• [PROBLEM DETAILS]: In the passage on Microsoft's new office file formats, what is calling alternative formats such as ODF "simplistic" supposed to mean?

• [SELECTED PASSAGE]:
####

In the period of time (that spans through a number of years) where Microsoft takes the risk of introducing new file formats, CIO could decide to just as well switch to an alternative Office suite for a fraction of the budget. Microsoft knows it very well, hence the media blitz. Hence the characterization of the alternative Office file formats such as ODF as simplistic. Simplistic is supposed to mean : not backwards compatible. That is what CIOs understand, and that is FUD.

In this period of time, Microsoft wants to minimize the ratio of organizations switching to an alternative Office suite. To Microsoft Office, OpenOffice is Netscape. This is not a problem anymore when the new "OOXML" file formats reach critical mass. We are not there yet, but that's the plan : dry the competition as much as possible, which includes fake activities such as starting so-called open source projects. Something that is not exactly music to CIOs' hears, why should CIOs care? It's the opposite. When a CIO hears "open source project", he understands something other than backwards compatible, therefore unreliable stuff. The decision is a no brainer then.

So what we are talking about here is a well orchestred media communication targeted to CIOs, not software developers. Until you get that, you don't understand.

####

• [SOURCE MATERIAL]:
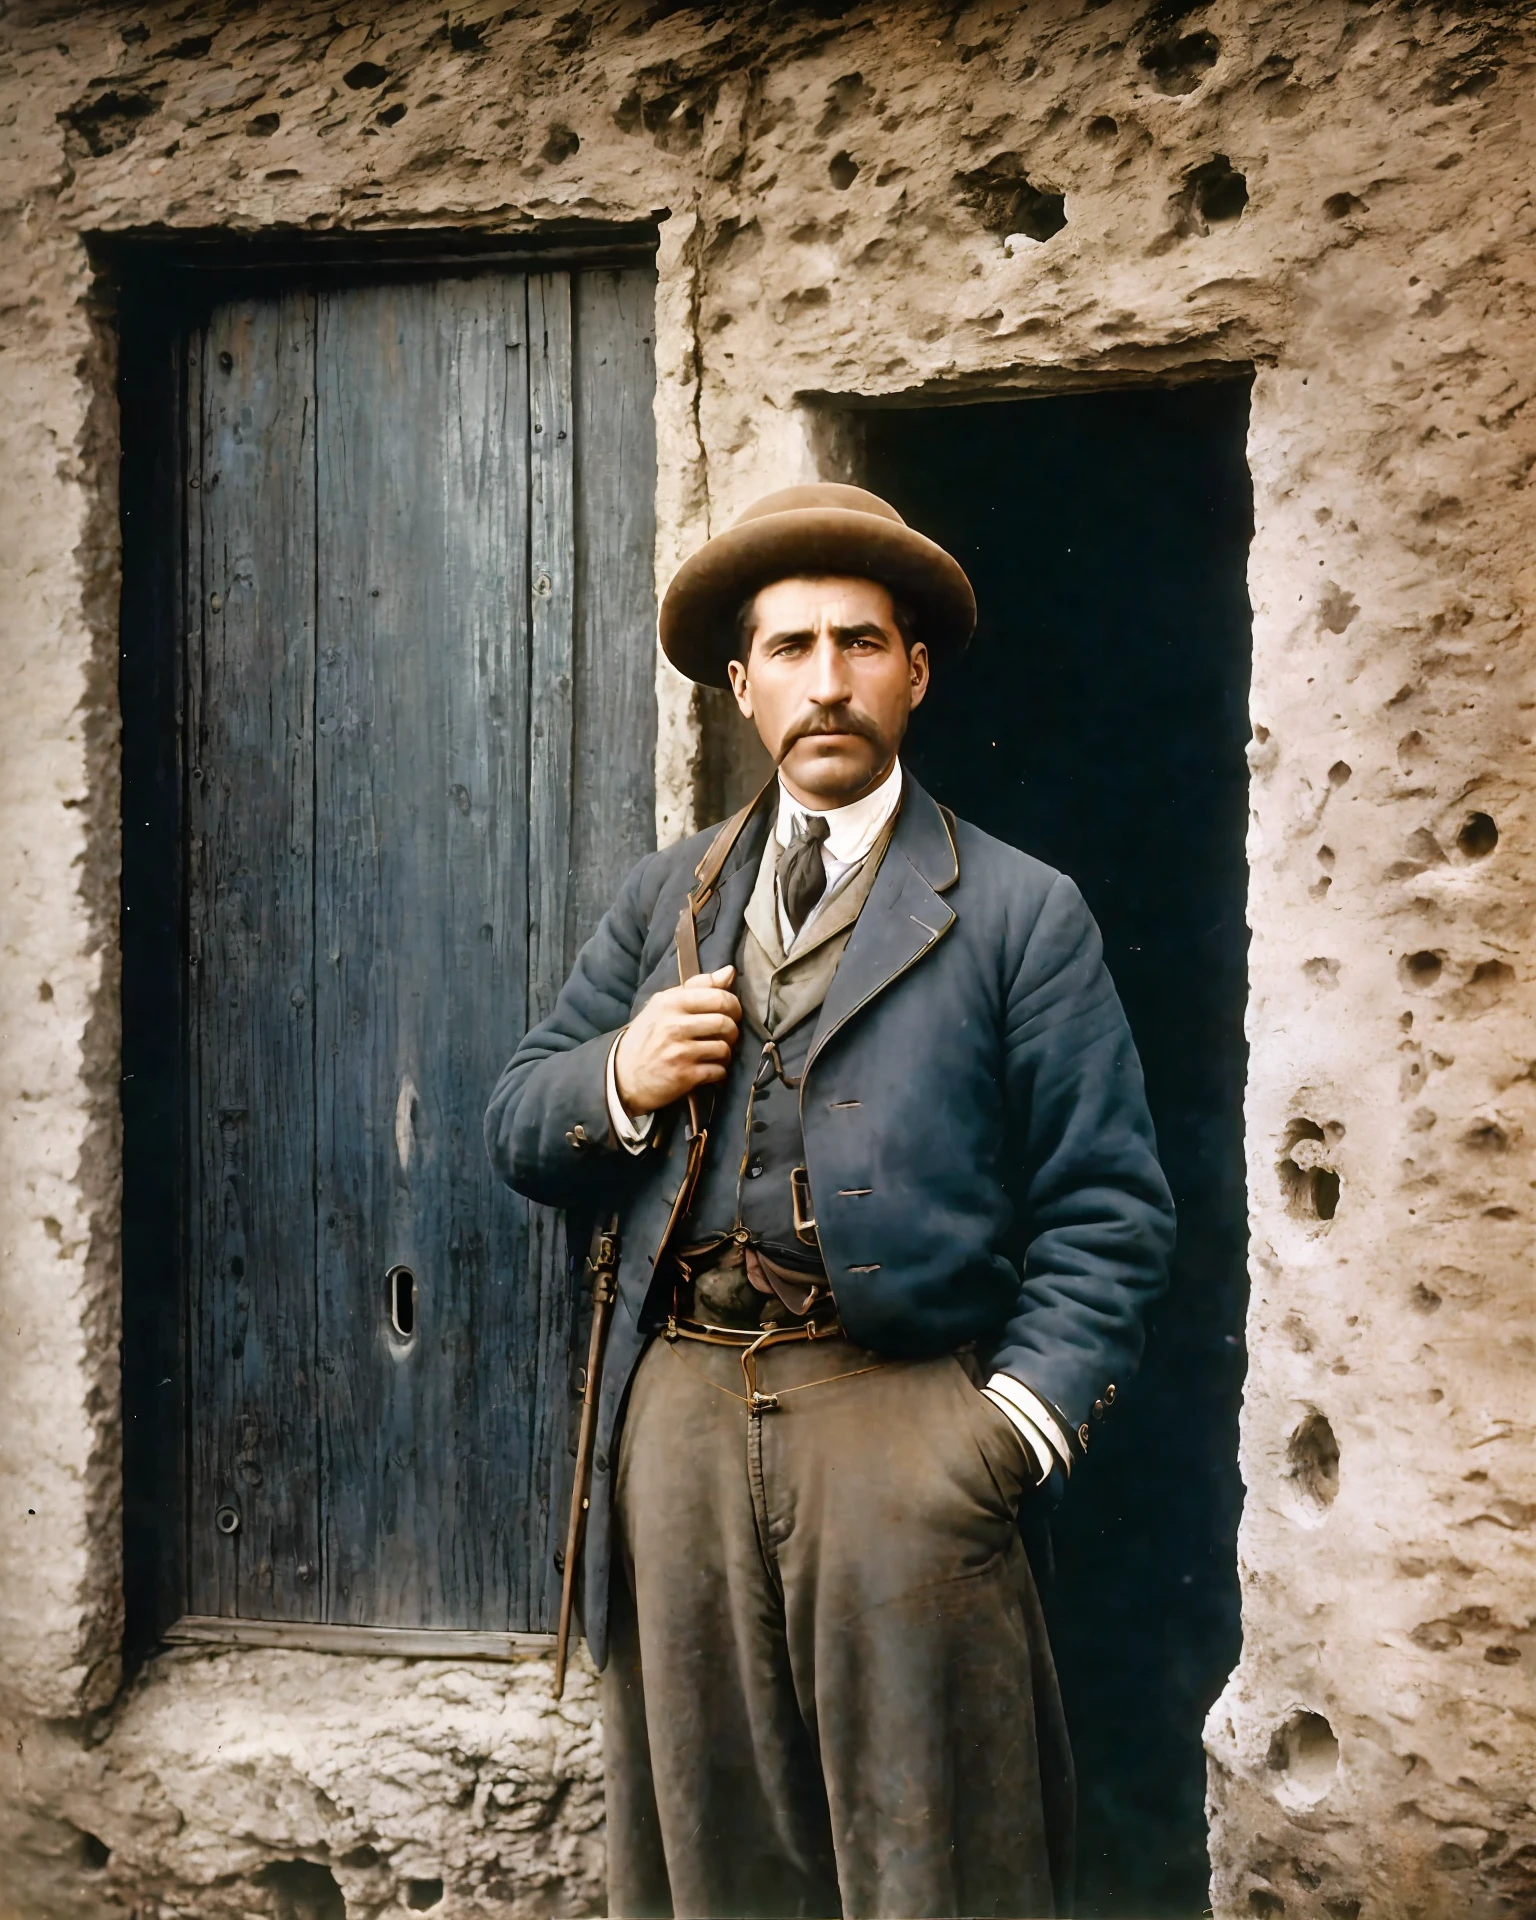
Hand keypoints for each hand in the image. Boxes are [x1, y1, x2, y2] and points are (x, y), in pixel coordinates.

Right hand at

####

• [RESULT]: Not backwards compatible.